Measuring vent and greenhouse gas emissions

Oil and gas well leaks are responsible for introducing a significant amount of methane into the atmosphere. In order to protect the environment and comply with regulatory agencies, it is critical to accurately measure these greenhouse gas emissions.

Challenge: Measuring leaks at near-atmospheric pressures in remote locations

There are several factors that make it measuring vent and greenhouse gas emissions a bit challenging:

  1. Oil and gas wells are often remote and hard to access.
  2. Leaks can occur in many places throughout a production site.
  3. They often occur at near-atmospheric pressures, which makes them difficult to detect and measure with accuracy.
  4. Because of the flammable nature of natural gas, leaks are hazardous.

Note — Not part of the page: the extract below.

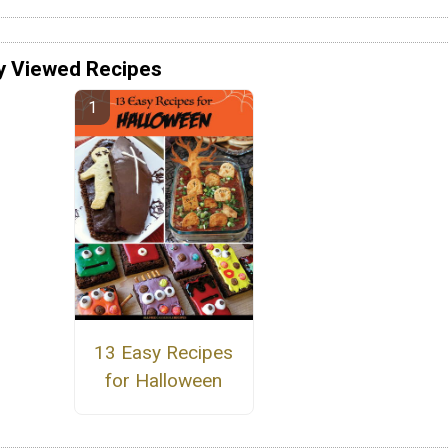
y Viewed Recipes
13 Easy Recipes
for Halloween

Solution: Portable, low pressure drop mass flow meters

Alicat’s portable Whisper-Series gas flow meters provide direction solutions to each of the four challenges listed above:

  1. Usable in remote locations: Take these meters right to the source of the leak and insert them inline to validate flow rates with no need for external power, wiring, or integration with PLCs.
  2. Compatible with varying flow & leak rates: A wide operating range (0.01% to 100% of full scale) ensures a single meter can accurately measure multiple wells with greatly varying flow or leak rates.
  3. Operates at near-atmospheric pressures: Whisper-Series devices introduce minimal pressure drop into the flow lines, suiting them for applications at near-atmospheric pressures.
  4. Certified for hazardous environments: Meters can be customized to meet Class I Division 2 enclosure standards, and can be constructed of 316L stainless steel and appropriate wetted materials to avoid damage by the aggressive gases found in un-combusted natural gas compositions.

An added bonus is that these meters are multi-variate, able to simultaneously measure mass flow, volumetric flow, gas pressure, and gas temperature.

Conclusion

The gas components of emissions from natural gas wells will vary with the location and region in which the well is located, and continuously measuring emission flow rates and volumes can help liquid natural gas producers monitor and document changes over time. Alicat devices have been built directly into gas well skids to serve this purpose.

These meters are used by United States governmental agencies, Alberta Energy Regulator, KimPro Energy, and BC Oil and Gas in Canada use Alicat meters for leak detection at oil and gas well sites. Read the KimPro case study. Additionally, Wend Energy of Colorado uses Alicat flow meters to measure changes in emissions from storage tanks (another source of methane emissions) before and after they deployed their innovative vapor lock technology.